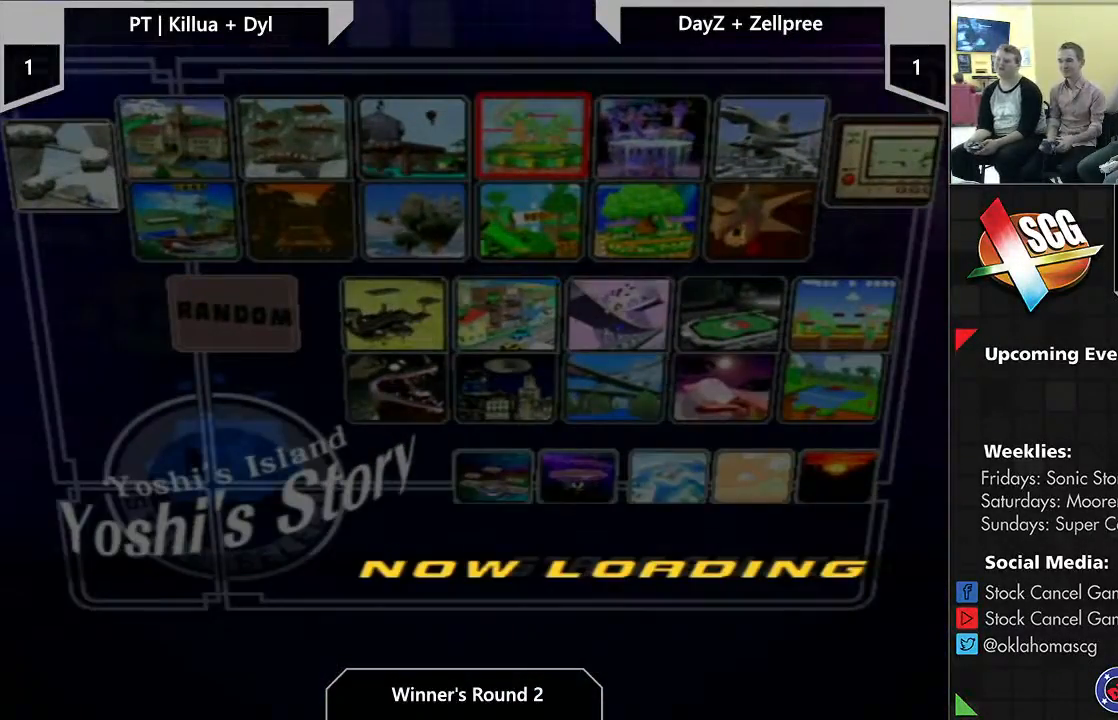
{"buttons": [], "left_stick": "center", "right_stick": "center", "events": [[17, "left_stick", "down"], [50, "right_stick", "center"], [167, "left_stick", "center"]]}
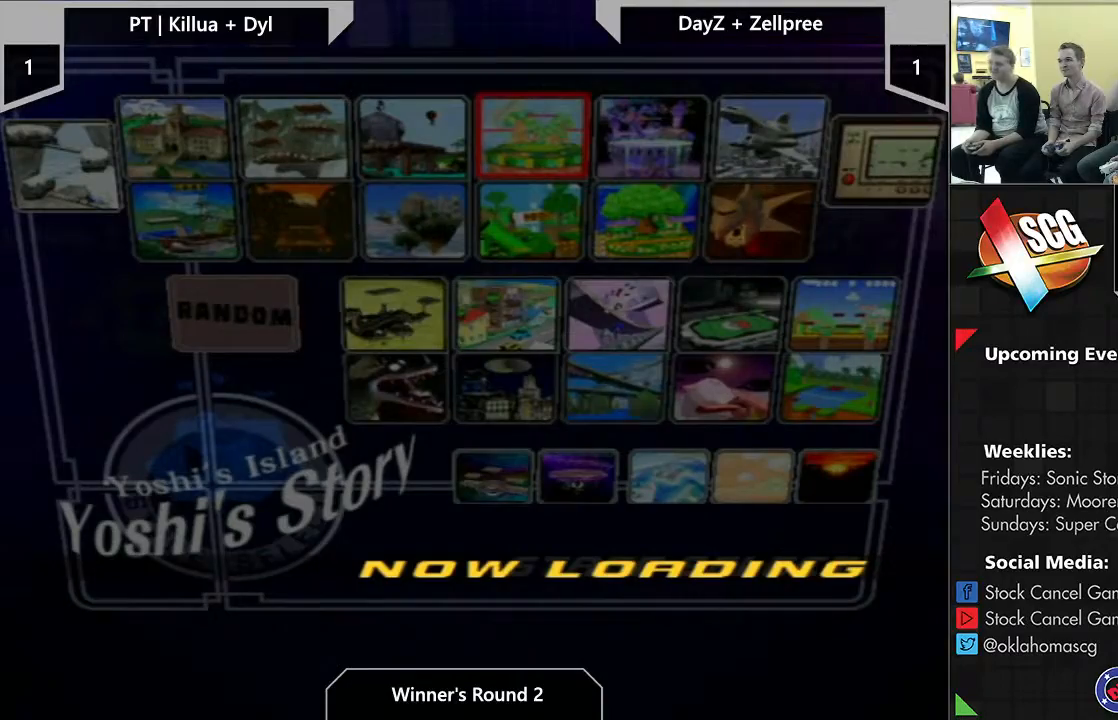
{"buttons": [], "left_stick": "center", "right_stick": "center", "events": []}
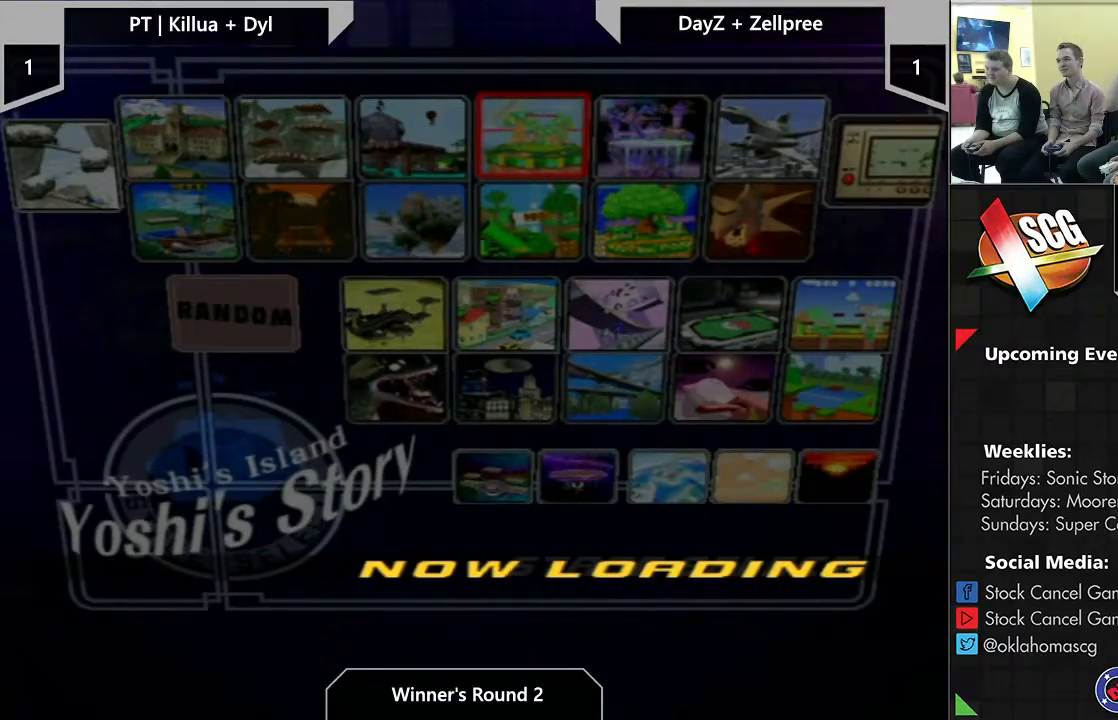
{"buttons": [], "left_stick": "center", "right_stick": "center", "events": []}
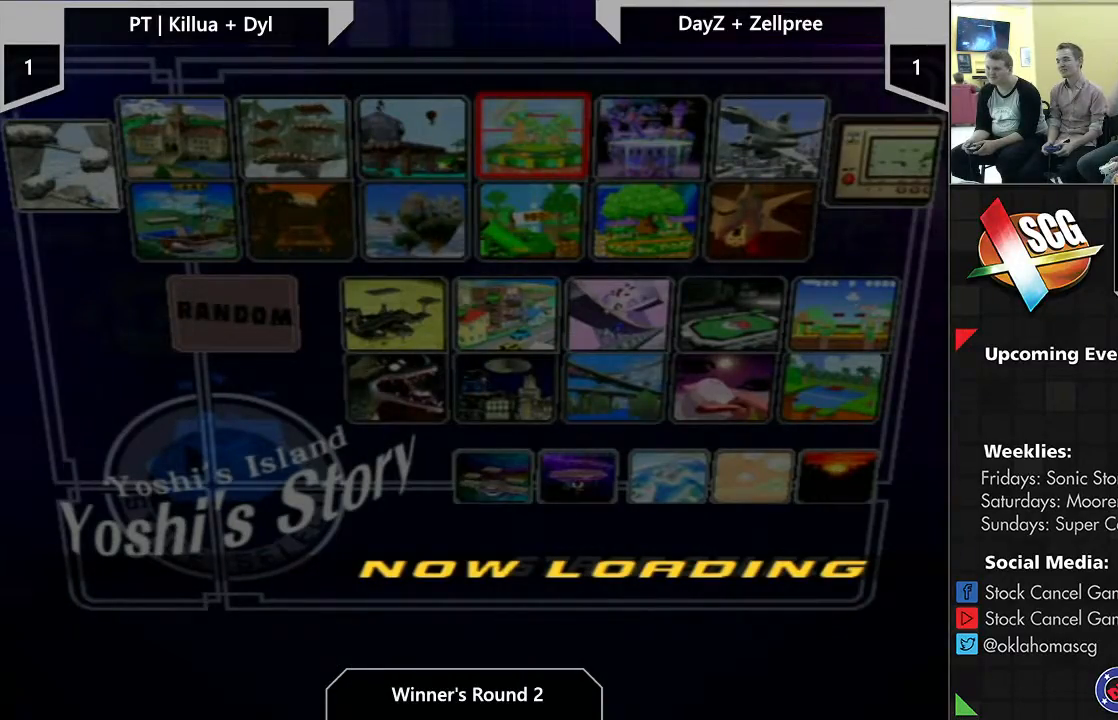
{"buttons": [], "left_stick": "center", "right_stick": "center", "events": []}
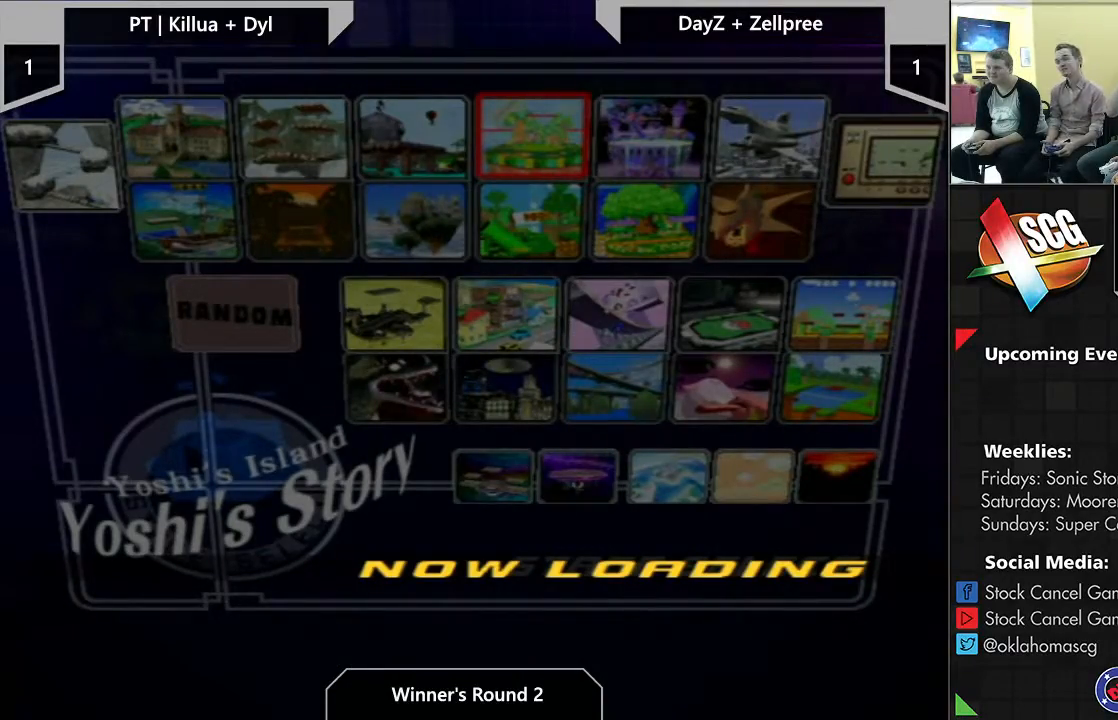
{"buttons": [], "left_stick": "center", "right_stick": "center", "events": []}
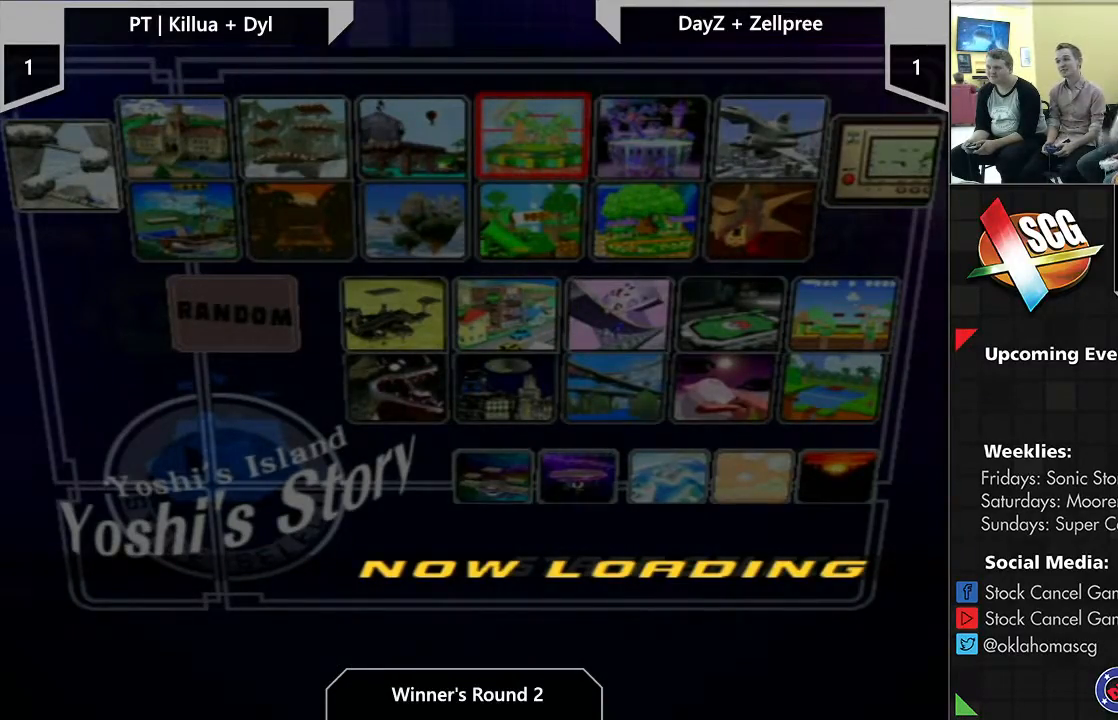
{"buttons": [], "left_stick": "center", "right_stick": "center", "events": []}
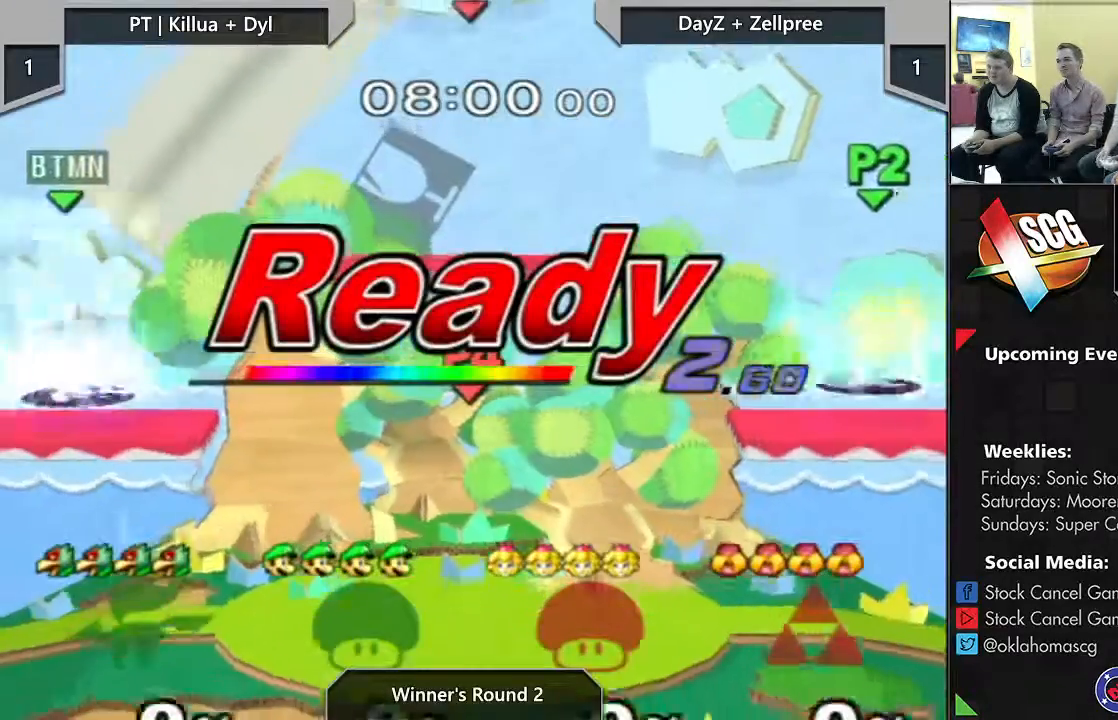
{"buttons": [], "left_stick": "center", "right_stick": "center", "events": []}
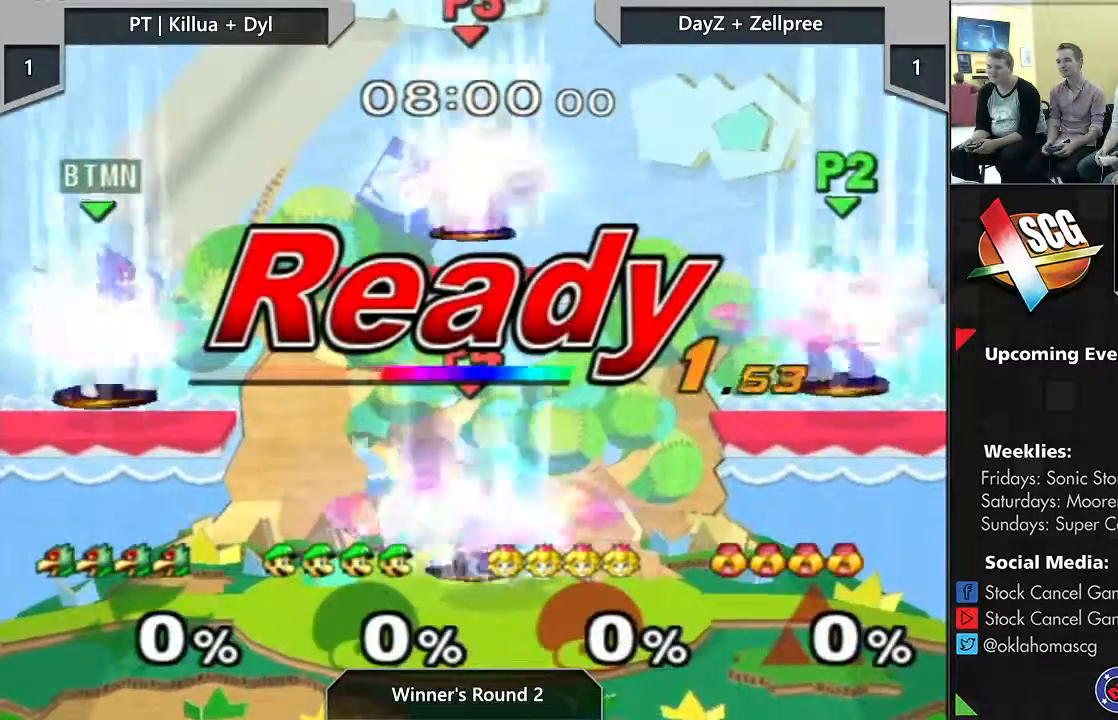
{"buttons": [], "left_stick": "center", "right_stick": "center", "events": []}
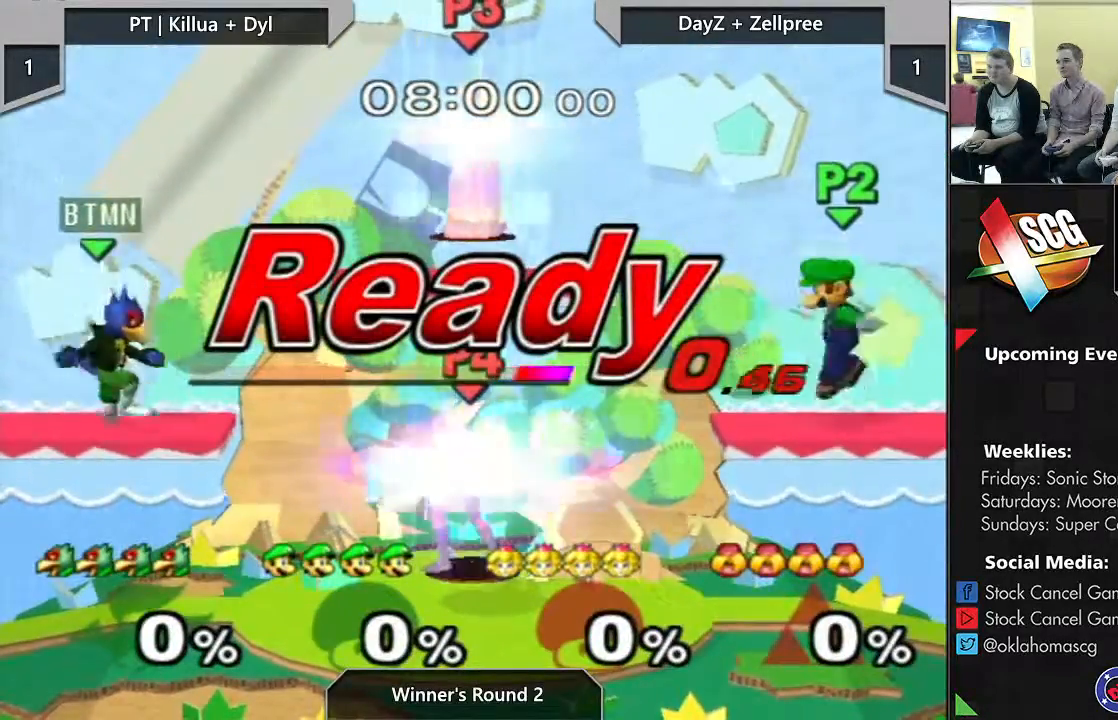
{"buttons": [], "left_stick": "right", "right_stick": "center", "events": [[167, "left_stick", "up-right"], [200, "Y", "down"], [233, "left_stick", "right"], [250, "Y", "up"], [250, "right_stick", "down-right"], [417, "right_stick", "center"]]}
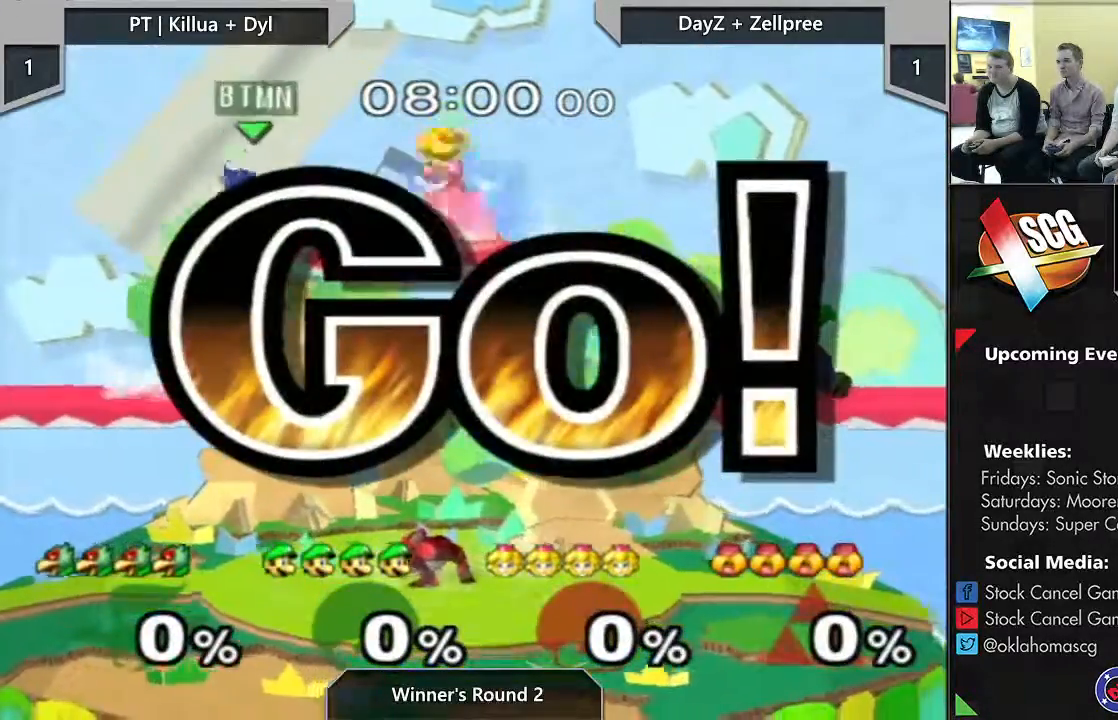
{"buttons": ["Y"], "left_stick": "up-left", "right_stick": "center", "events": [[33, "left_stick", "center"], [133, "left_stick", "down"], [267, "left_stick", "center"], [400, "left_stick", "up-left"], [417, "Y", "down"]]}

★ ★ ★ ★ ★

**Task details**
Please print the data above in its entirety, exactly, but without any picture.

**Exercise answer**
{"buttons": [], "left_stick": "center", "right_stick": "center", "events": [[17, "left_stick", "down"], [50, "right_stick", "center"], [167, "left_stick", "center"]]}
{"buttons": [], "left_stick": "center", "right_stick": "center", "events": []}
{"buttons": [], "left_stick": "center", "right_stick": "center", "events": []}
{"buttons": [], "left_stick": "center", "right_stick": "center", "events": []}
{"buttons": [], "left_stick": "center", "right_stick": "center", "events": []}
{"buttons": [], "left_stick": "center", "right_stick": "center", "events": []}
{"buttons": [], "left_stick": "center", "right_stick": "center", "events": []}
{"buttons": [], "left_stick": "center", "right_stick": "center", "events": []}
{"buttons": [], "left_stick": "right", "right_stick": "center", "events": [[167, "left_stick", "up-right"], [200, "Y", "down"], [233, "left_stick", "right"], [250, "Y", "up"], [250, "right_stick", "down-right"], [417, "right_stick", "center"]]}
{"buttons": ["Y"], "left_stick": "up-left", "right_stick": "center", "events": [[33, "left_stick", "center"], [133, "left_stick", "down"], [267, "left_stick", "center"], [400, "left_stick", "up-left"], [417, "Y", "down"]]}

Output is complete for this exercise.